------ Trecho selecionado ------

XVIII DOMINGO DO TEMPO COMUM - ANO A
Nas aflições da vida, como na doença, no luto, na solidão da vida, na escassez de recursos financeiros, no desemprego, divórcios, ou nas desgraças que têm assolado o mundo, etc., é possível pensar num Deus insensível, distante, indiferente ou inoperante. Na sequência da mensagem das últimas semanas sobre um Deus compassivo, a Palavra de Deus deste Domingo, revela-nos um Deus sensível e operante face às necessidades dos homens. Segundo a primeira leitura (Is 55,1-3) perante o sofrimento do povo judeu no exílio, Deus promete a liberdade, a justiça, a prosperidade, a paz sem fim. E no evangelho (Mt 14,13-21) Jesus alimenta a multidão faminta e cura os doentes. Estes sãos alguns testemunhos que provam a compaixão e a sensibilidade de Deus perante as aflições dos homens.

------ Dados apresentados ------

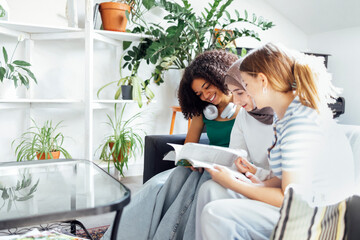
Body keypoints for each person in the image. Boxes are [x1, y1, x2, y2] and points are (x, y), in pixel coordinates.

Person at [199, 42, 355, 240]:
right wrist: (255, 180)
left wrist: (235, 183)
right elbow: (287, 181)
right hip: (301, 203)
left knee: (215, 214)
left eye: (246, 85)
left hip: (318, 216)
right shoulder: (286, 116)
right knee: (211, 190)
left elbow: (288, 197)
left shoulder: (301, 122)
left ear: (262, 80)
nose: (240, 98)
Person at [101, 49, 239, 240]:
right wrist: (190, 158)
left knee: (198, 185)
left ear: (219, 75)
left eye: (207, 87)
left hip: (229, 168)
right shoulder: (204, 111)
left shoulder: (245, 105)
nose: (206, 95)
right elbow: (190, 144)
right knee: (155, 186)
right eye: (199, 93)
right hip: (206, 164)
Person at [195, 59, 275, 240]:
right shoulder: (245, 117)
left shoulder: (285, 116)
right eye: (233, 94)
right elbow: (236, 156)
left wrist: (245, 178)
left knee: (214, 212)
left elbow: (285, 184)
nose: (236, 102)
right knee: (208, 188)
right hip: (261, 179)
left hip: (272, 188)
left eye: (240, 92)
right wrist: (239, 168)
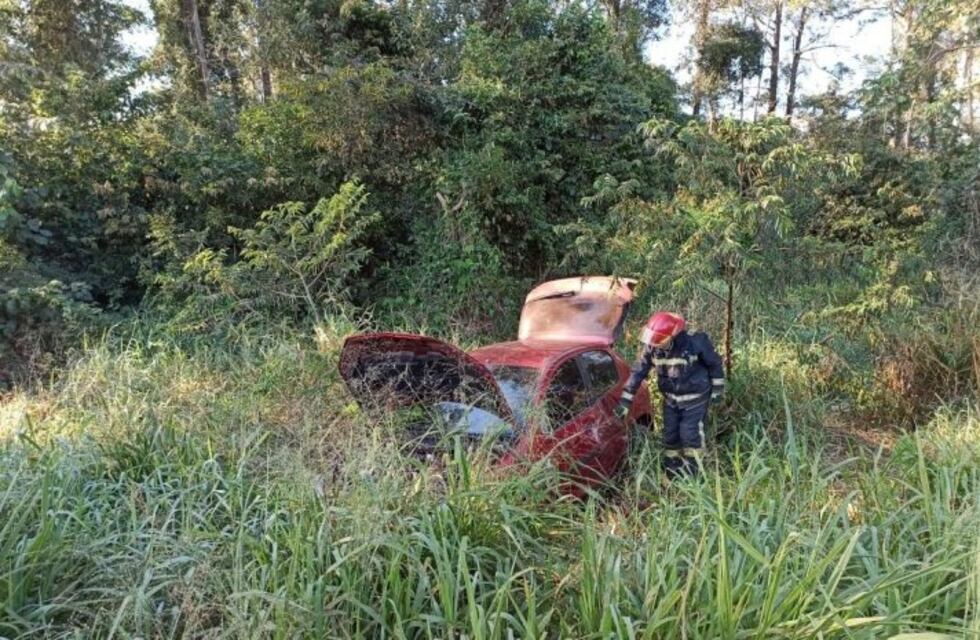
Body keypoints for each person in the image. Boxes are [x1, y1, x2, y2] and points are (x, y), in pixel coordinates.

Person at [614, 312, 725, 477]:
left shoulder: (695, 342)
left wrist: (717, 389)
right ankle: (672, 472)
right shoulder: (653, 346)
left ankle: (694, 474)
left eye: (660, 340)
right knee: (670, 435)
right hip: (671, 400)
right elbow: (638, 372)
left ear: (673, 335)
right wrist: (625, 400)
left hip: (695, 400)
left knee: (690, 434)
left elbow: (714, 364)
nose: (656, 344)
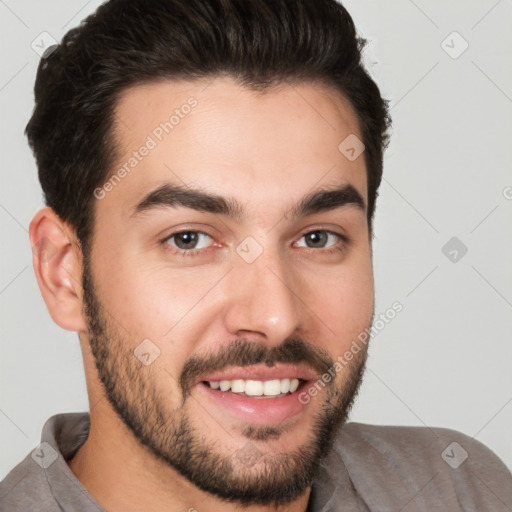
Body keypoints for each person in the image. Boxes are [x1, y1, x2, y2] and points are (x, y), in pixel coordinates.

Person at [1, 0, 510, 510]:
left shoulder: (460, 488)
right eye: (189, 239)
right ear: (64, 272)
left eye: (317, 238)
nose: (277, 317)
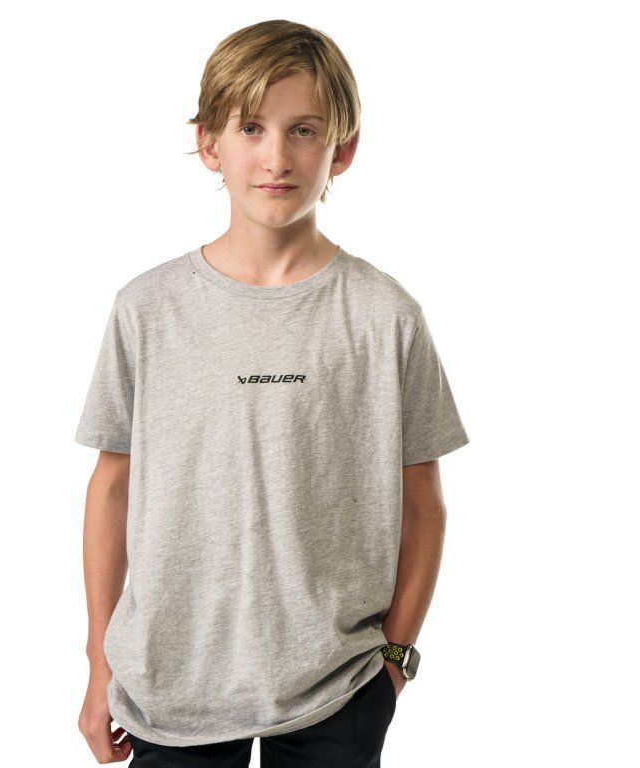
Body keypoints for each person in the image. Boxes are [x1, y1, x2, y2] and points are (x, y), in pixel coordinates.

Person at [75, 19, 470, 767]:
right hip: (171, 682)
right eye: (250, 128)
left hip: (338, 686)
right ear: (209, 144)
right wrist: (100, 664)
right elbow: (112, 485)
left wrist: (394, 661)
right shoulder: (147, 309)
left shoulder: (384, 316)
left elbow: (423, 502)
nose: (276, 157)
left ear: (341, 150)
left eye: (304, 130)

------
------ Dados apresentados ------

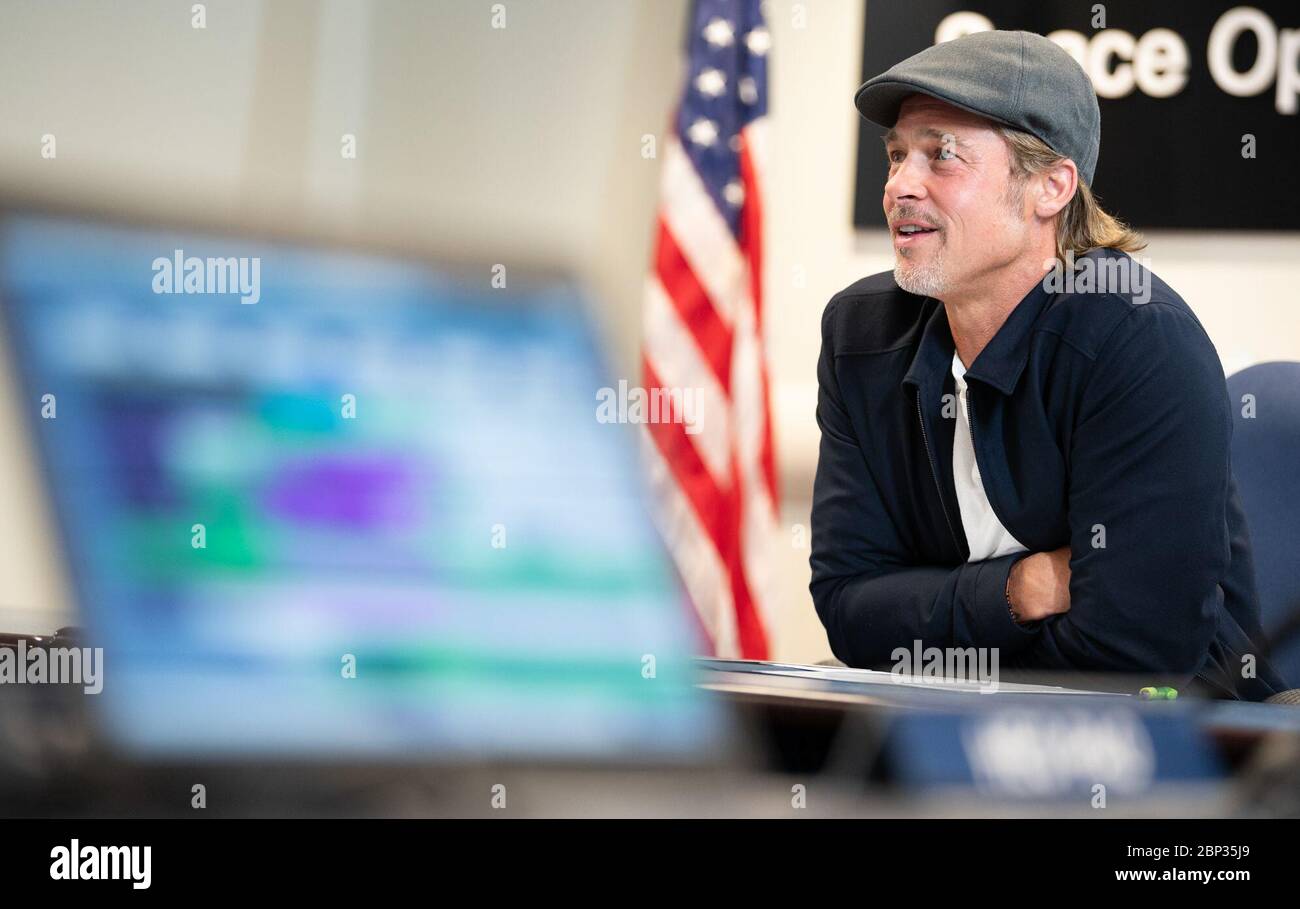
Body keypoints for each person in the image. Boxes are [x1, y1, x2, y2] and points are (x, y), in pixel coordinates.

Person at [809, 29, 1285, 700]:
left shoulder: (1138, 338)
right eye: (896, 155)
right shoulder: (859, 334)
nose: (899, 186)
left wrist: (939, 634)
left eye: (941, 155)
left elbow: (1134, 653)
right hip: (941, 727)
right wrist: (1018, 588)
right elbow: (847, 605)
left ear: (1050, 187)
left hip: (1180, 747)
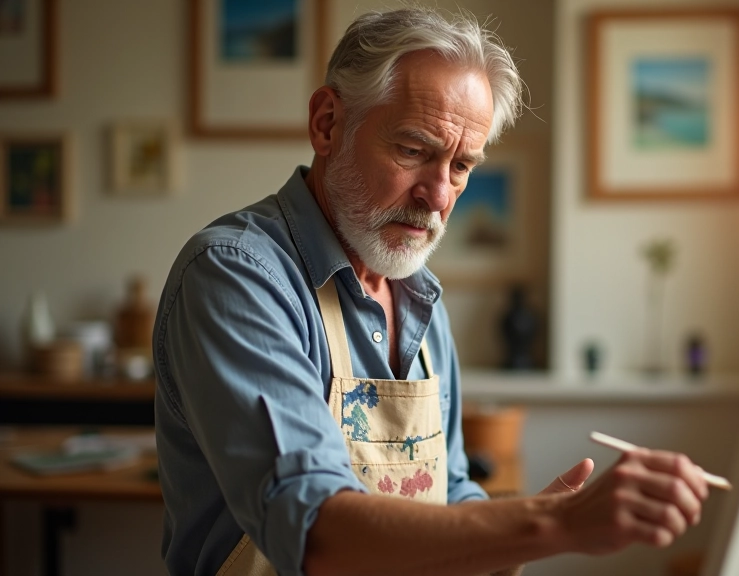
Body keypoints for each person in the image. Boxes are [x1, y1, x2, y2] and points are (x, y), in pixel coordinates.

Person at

------

_Tarefas do exercício_
[A] Reescreva a reflexão sobre o XVIII Domingo, tudo desde "XVIII DOMINGO DO" até "aflições dos homens.", e troque "Deus" por "Senhor".
[B] Prossiga a reflexão sobre o XVIII Domingo a partir do ponto em que ela termina.
As linhas não têm nenhum papel nesta parte.

_Resultados_
[A]
XVIII DOMINGO DO TEMPO COMUM - ANO A
Nas aflições da vida, como na doença, no luto, na solidão da vida, na escassez de recursos financeiros, no desemprego, divórcios, ou nas desgraças que têm assolado o mundo, etc., é possível pensar num Senhor insensível, distante, indiferente ou inoperante. Na sequência da mensagem das últimas semanas sobre um Senhor compassivo, a Palavra de Senhor deste Domingo, revela-nos um Senhor sensível e operante face às necessidades dos homens. Segundo a primeira leitura (Is 55,1-3) perante o sofrimento do povo judeu no exílio, Senhor promete a liberdade, a justiça, a prosperidade, a paz sem fim. E no evangelho (Mt 14,13-21) Jesus alimenta a multidão faminta e cura os doentes. Estes sãos alguns testemunhos que provam a compaixão e a sensibilidade de Senhor perante as aflições dos homens.

[B]
A sensação da ausência de Deus que temos nos momentos críticos da nossa existência pode significar a imagem de um Deus “utilitarista”, que construímos, isto é, um Deus reconhecido apenas quando resolve “aqui e agora”, os nossos problemas ou quando tudo corre bem. E de facto, não faltam aqueles que se afastaram de Deus por causa das aflições da vida. A propósito, diz S. Paulo na segunda leitura: «Quem nos separará do amor de Cristo? A tribulação, a angústia, a perseguição, a fome, a nudez, o perigo ou a espada? Mas em tudo isto somos vencedores» (Rom 8,35.37-39). Na verdade é necessário que acreditemos e confiemos em Deus em todos os momentos da vida.
Ao saciar as multidões, Jesus nos ensina a sermos sensíveis às necessidades dos irmãos e a aliviar as suas aflições com o que podemos. Perante Jesus todos são famintos. Famintos de saúde, de amor e paciência para com os outros, famintos de paz familiar, famintos de uma fé e confiança em Deus que não se desvanecem nas dificuldades da vida; famintos de esperança e optimismo nas crises da vida. Por isso, precisamos que Deus nos sacie destas fomes para saciar também os outros.